%%

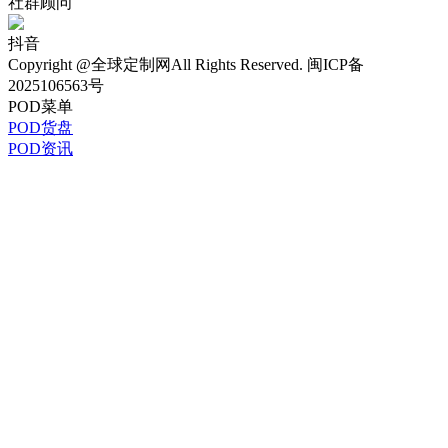
美区客服经理
Hi，我是美区客户经理，关于POD定制/货盘可免费咨询我~
1对1免费咨询
POD定制
政策咨询
产品咨询
合作咨询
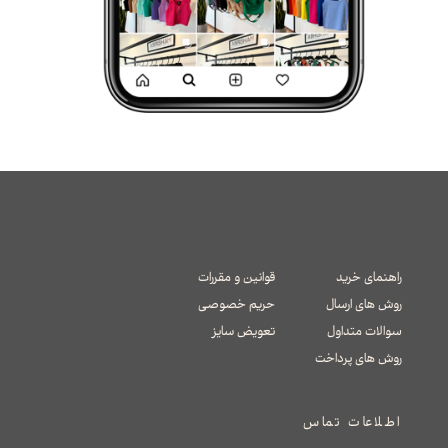
راهنمای خرید
قوانین و مقررات
روش های ارسال
حریم خصوصی
سوالات متداول
تعویض سایز
​​​​​​​روش های پرداخت
اطلاعات تماس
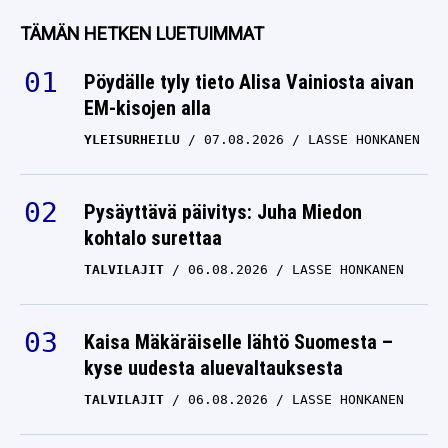
TÄMÄN HETKEN LUETUIMMAT
Pöydälle tyly tieto Alisa Vainiosta aivan
EM-kisojen alla
YLEISURHEILU
07.08.2026
LASSE HONKANEN
Pysäyttävä päivitys: Juha Miedon
kohtalo surettaa
TALVILAJIT
06.08.2026
LASSE HONKANEN
Kaisa Mäkäräiselle lähtö Suomesta –
kyse uudesta aluevaltauksesta
TALVILAJIT
06.08.2026
LASSE HONKANEN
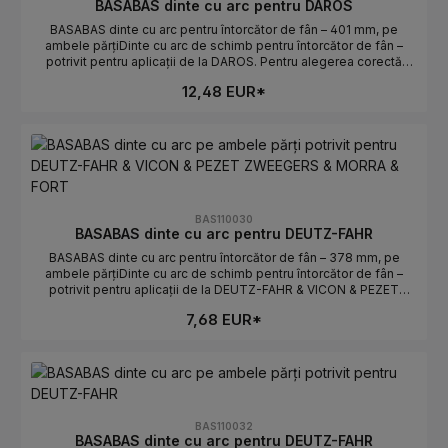
BASABAS dinte cu arc pentru DAROS
BASABAS dinte cu arc pentru întorcător de fân – 401 mm, pe
ambele părțiDinte cu arc de schimb pentru întorcător de fân –
potrivit pentru aplicații de la DAROS. Pentru alegerea corectă
contează lungimea și orientarea. Ideal pentru înlocuirea rapidă a
12,48 EUR*
dinților uzați sau rupți.Date tehniceLungime: 401 mmOrientare: pe
ambele părțiPotrivit pentru: DAROSProducător: BASABASIndicații
de selecțieComparați piesa veche: lungimea și
curbura/orientarea trebuie să coincidă.Atenție stânga/dreapta: pe
ambele părți determină poziția de montaj.Numere OE: se găsesc
în fila Numere OE.
BAS110030
BASABAS dinte cu arc pentru DEUTZ-FAHR
BASABAS dinte cu arc pentru întorcător de fân – 378 mm, pe
ambele părțiDinte cu arc de schimb pentru întorcător de fân –
potrivit pentru aplicații de la DEUTZ-FAHR & VICON & PEZET
ZWEEGERS & MORRA & FORT. Pentru alegerea corectă contează
7,68 EUR*
lungimea și orientarea. Ideal pentru înlocuirea rapidă a dinților
uzați sau rupți.Date tehniceLungime: 378 mmOrientare: pe
ambele părțiPotrivit pentru: DEUTZ-FAHR & VICON & PEZET
ZWEEGERS & MORRA & FORTProducător: BASABASIndicații de
selecțieComparați piesa veche: lungimea și curbura/orientarea
trebuie să coincidă.Atenție stânga/dreapta: pe ambele părți
determină poziția de montaj.Numere OE: se găsesc în fila
BAS110032
Numere OE.
BASABAS dinte cu arc pentru DEUTZ-FAHR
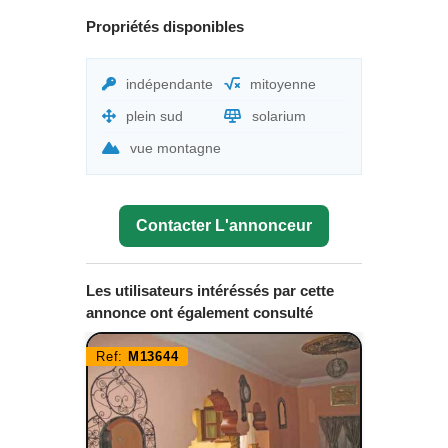
Propriétés disponibles
indépendante
mitoyenne
plein sud
solarium
vue montagne
Contacter L'annonceur
Les utilisateurs intéréssés par cette
annonce ont également consulté
Ref:
M13644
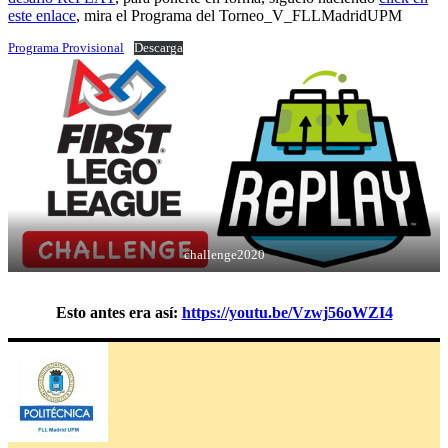
este enlace
, mira el Programa del Torneo_V_FLLMadridUPM
Programa Provisional
Descarga
challenge2020
Esto antes era así:
https://youtu.be/Vzwj56oWZI4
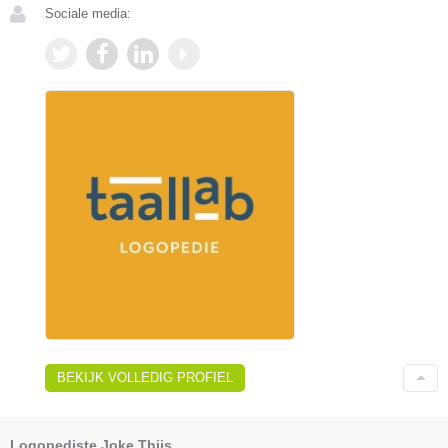
Sociale media:
BEKIJK VOLLEDIG PROFIEL
Logopediste Joke Thijs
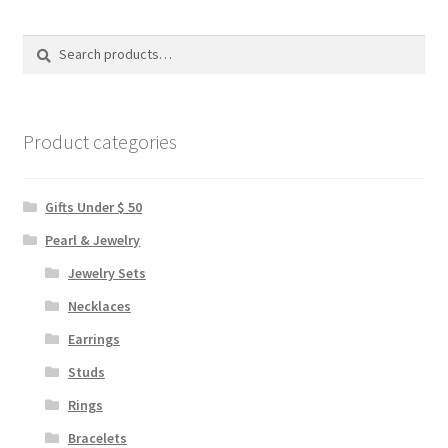
Search
Search
for:
Product categories
Gifts Under $ 50
Pearl & Jewelry
Jewelry Sets
Necklaces
Earrings
Studs
Rings
Bracelets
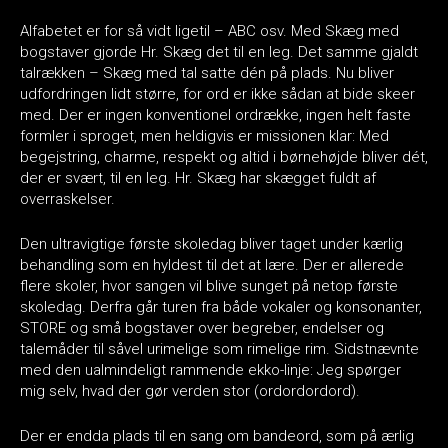
Alfabetet er for så vidt ligetil – ABC osv. Med Skæg med
bogstaver gjorde Hr. Skæg det til en leg. Det samme gjaldt
talrækken – Skæg med tal satte dén på plads. Nu bliver
udfordringen lidt større, for ord er ikke sådan at bide skeer
med. Der er ingen konventionel ordrække, ingen helt faste
formler i sproget, men heldigvis er missionen klar: Med
begejstring, charme, respekt og altid i børnehøjde bliver dét,
der er svært, til en leg. Hr. Skæg har skægget fuldt af
overraskelser.
Den ultravigtige første skoledag bliver taget under kærlig
behandling som en hyldest til det at lære. Der er allerede
flere skoler, hvor sangen vil blive sunget på netop første
skoledag. Derfra går turen fra både vokaler og konsonanter,
STORE og små bogstaver over begreber, endelser og
talemåder til såvel urimelige som rimelige rim. Sidstnævnte
med den ualmindeligt rammende ekko-linje: Jeg spørger
mig selv, hvad der gør verden stor (ordordordord).
Der er endda plads til en sang om bandeord, som på ærlig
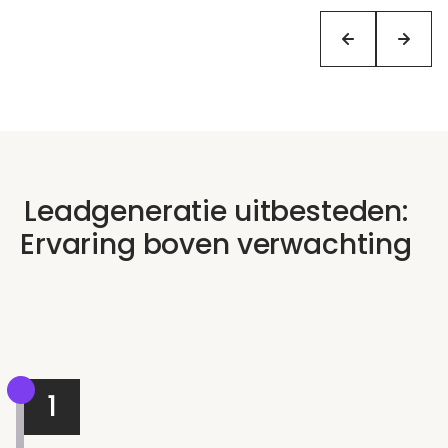
Leadgeneratie uitbesteden:
Ervaring boven verwachting
1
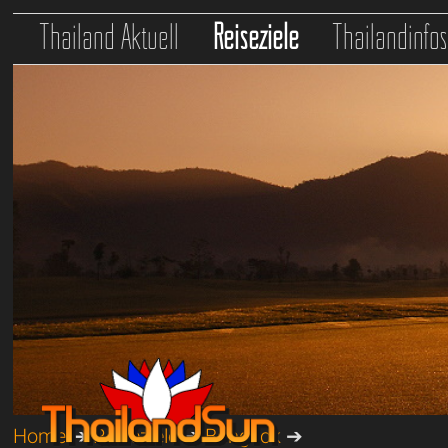
Thailand Aktuell
Reiseziele
Thailandinfo
Home
➔
Reiseziele
➔
Bangkok
➔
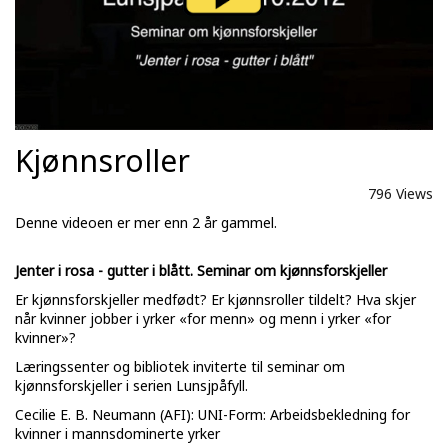
Kjønnsroller
796 Views
Denne videoen er mer enn 2 år gammel.
Jenter i rosa - gutter i blått. Seminar om kjønnsforskjeller
Er kjønnsforskjeller medfødt? Er kjønnsroller tildelt? Hva skjer
når kvinner jobber i yrker «for menn» og menn i yrker «for
kvinner»?
Læringssenter og bibliotek inviterte til seminar om
kjønnsforskjeller i serien Lunsjpåfyll.
Cecilie E. B. Neumann (AFI): UNI-Form: Arbeidsbekledning for
kvinner i mannsdominerte yrker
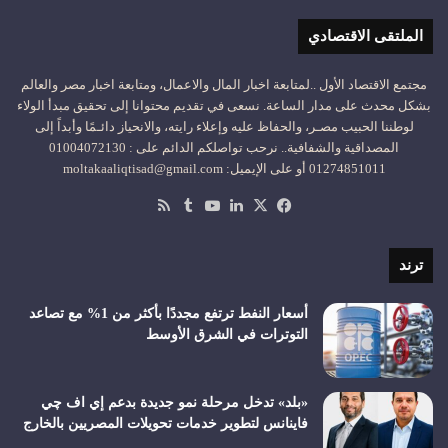
الملتقى الاقتصادي
مجتمع الاقتصاد الأول ..لمتابعة اخبار المال والاعمال، ومتابعة اخبار مصر والعالم
بشكل محدث على مدار الساعة. نسعى في تقديم محتوانا إلى تحقيق مبدأ الولاء
لوطننا الحبيب مصـر، والحفاظ عليه وإعلاء رايته، والانحياز دائـمًا وأبداً إلى
المصداقية والشفافية.. نرحب تواصلكم الدائم على : 01004072130
01274851011 أو على الإيميل: moltakaaliqtisad@gmail.com
‫X
فيسبوك
لينكدإن
‫YouTube
ملخص
الموقع
RSS
ترند
أسعار النفط ترتفع مجددًا بأكثر من 1% مع تصاعد
التوترات في الشرق الأوسط
«بلد» تدخل مرحلة نمو جديدة بدعم إي اف چي
فاينانس لتطوير خدمات تحويلات المصريين بالخارج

%%

> _The problem_
An exact transcription of the records above is needed, with no pictures included.

> _Answer below_
美区客服经理
Hi，我是美区客户经理，关于POD定制/货盘可免费咨询我~
1对1免费咨询
POD定制
政策咨询
产品咨询
合作咨询
راهنمای خرید
قوانین و مقررات
روش های ارسال
حریم خصوصی
سوالات متداول
تعویض سایز
​​​​​​​روش های پرداخت
اطلاعات تماس
TÄMÄN HETKEN LUETUIMMAT
Pöydälle tyly tieto Alisa Vainiosta aivan
EM-kisojen alla
YLEISURHEILU
07.08.2026
LASSE HONKANEN
Pysäyttävä päivitys: Juha Miedon
kohtalo surettaa
TALVILAJIT
06.08.2026
LASSE HONKANEN
Kaisa Mäkäräiselle lähtö Suomesta –
kyse uudesta aluevaltauksesta
TALVILAJIT
06.08.2026
LASSE HONKANEN
BASABAS dinte cu arc pentru DAROS
BASABAS dinte cu arc pentru întorcător de fân – 401 mm, pe
ambele părțiDinte cu arc de schimb pentru întorcător de fân –
potrivit pentru aplicații de la DAROS. Pentru alegerea corectă
contează lungimea și orientarea. Ideal pentru înlocuirea rapidă a
12,48 EUR*
dinților uzați sau rupți.Date tehniceLungime: 401 mmOrientare: pe
ambele părțiPotrivit pentru: DAROSProducător: BASABASIndicații
de selecțieComparați piesa veche: lungimea și
curbura/orientarea trebuie să coincidă.Atenție stânga/dreapta: pe
ambele părți determină poziția de montaj.Numere OE: se găsesc
în fila Numere OE.
BAS110030
BASABAS dinte cu arc pentru DEUTZ-FAHR
BASABAS dinte cu arc pentru întorcător de fân – 378 mm, pe
ambele părțiDinte cu arc de schimb pentru întorcător de fân –
potrivit pentru aplicații de la DEUTZ-FAHR & VICON & PEZET
ZWEEGERS & MORRA & FORT. Pentru alegerea corectă contează
7,68 EUR*
lungimea și orientarea. Ideal pentru înlocuirea rapidă a dinților
uzați sau rupți.Date tehniceLungime: 378 mmOrientare: pe
ambele părțiPotrivit pentru: DEUTZ-FAHR & VICON & PEZET
ZWEEGERS & MORRA & FORTProducător: BASABASIndicații de
selecțieComparați piesa veche: lungimea și curbura/orientarea
trebuie să coincidă.Atenție stânga/dreapta: pe ambele părți
determină poziția de montaj.Numere OE: se găsesc în fila
BAS110032
Numere OE.
BASABAS dinte cu arc pentru DEUTZ-FAHR
Propriétés disponibles
indépendante
mitoyenne
plein sud
solarium
vue montagne
Contacter L'annonceur
Les utilisateurs intéréssés par cette
annonce ont également consulté
Ref:
M13644
este enlace
, mira el Programa del Torneo_V_FLLMadridUPM
Programa Provisional
Descarga
challenge2020
Esto antes era así:
https://youtu.be/Vzwj56oWZI4
Sociale media:
BEKIJK VOLLEDIG PROFIEL
Logopediste Joke Thijs
Search
Search
for:
Product categories
Gifts Under $ 50
Pearl & Jewelry
Jewelry Sets
Necklaces
Earrings
Studs
Rings
Bracelets
Alfabetet er for så vidt ligetil – ABC osv. Med Skæg med
bogstaver gjorde Hr. Skæg det til en leg. Det samme gjaldt
talrækken – Skæg med tal satte dén på plads. Nu bliver
udfordringen lidt større, for ord er ikke sådan at bide skeer
med. Der er ingen konventionel ordrække, ingen helt faste
formler i sproget, men heldigvis er missionen klar: Med
begejstring, charme, respekt og altid i børnehøjde bliver dét,
der er svært, til en leg. Hr. Skæg har skægget fuldt af
overraskelser.
Den ultravigtige første skoledag bliver taget under kærlig
behandling som en hyldest til det at lære. Der er allerede
flere skoler, hvor sangen vil blive sunget på netop første
skoledag. Derfra går turen fra både vokaler og konsonanter,
STORE og små bogstaver over begreber, endelser og
talemåder til såvel urimelige som rimelige rim. Sidstnævnte
med den ualmindeligt rammende ekko-linje: Jeg spørger
mig selv, hvad der gør verden stor (ordordordord).
Der er endda plads til en sang om bandeord, som på ærlig
Leadgeneratie uitbesteden:
Ervaring boven verwachting
1
Thailand Aktuell
Reiseziele
Thailandinfo
Home
➔
Reiseziele
➔
Bangkok
➔
Kjønnsroller
796 Views
Denne videoen er mer enn 2 år gammel.
Jenter i rosa - gutter i blått. Seminar om kjønnsforskjeller
Er kjønnsforskjeller medfødt? Er kjønnsroller tildelt? Hva skjer
når kvinner jobber i yrker «for menn» og menn i yrker «for
kvinner»?
Læringssenter og bibliotek inviterte til seminar om
kjønnsforskjeller i serien Lunsjpåfyll.
Cecilie E. B. Neumann (AFI): UNI-Form: Arbeidsbekledning for
kvinner i mannsdominerte yrker
الملتقى الاقتصادي
مجتمع الاقتصاد الأول ..لمتابعة اخبار المال والاعمال، ومتابعة اخبار مصر والعالم
بشكل محدث على مدار الساعة. نسعى في تقديم محتوانا إلى تحقيق مبدأ الولاء
لوطننا الحبيب مصـر، والحفاظ عليه وإعلاء رايته، والانحياز دائـمًا وأبداً إلى
المصداقية والشفافية.. نرحب تواصلكم الدائم على : 01004072130
01274851011 أو على الإيميل: moltakaaliqtisad@gmail.com
‫X
فيسبوك
لينكدإن
‫YouTube
ملخص
الموقع
RSS
ترند
أسعار النفط ترتفع مجددًا بأكثر من 1% مع تصاعد
التوترات في الشرق الأوسط
«بلد» تدخل مرحلة نمو جديدة بدعم إي اف چي
فاينانس لتطوير خدمات تحويلات المصريين بالخارج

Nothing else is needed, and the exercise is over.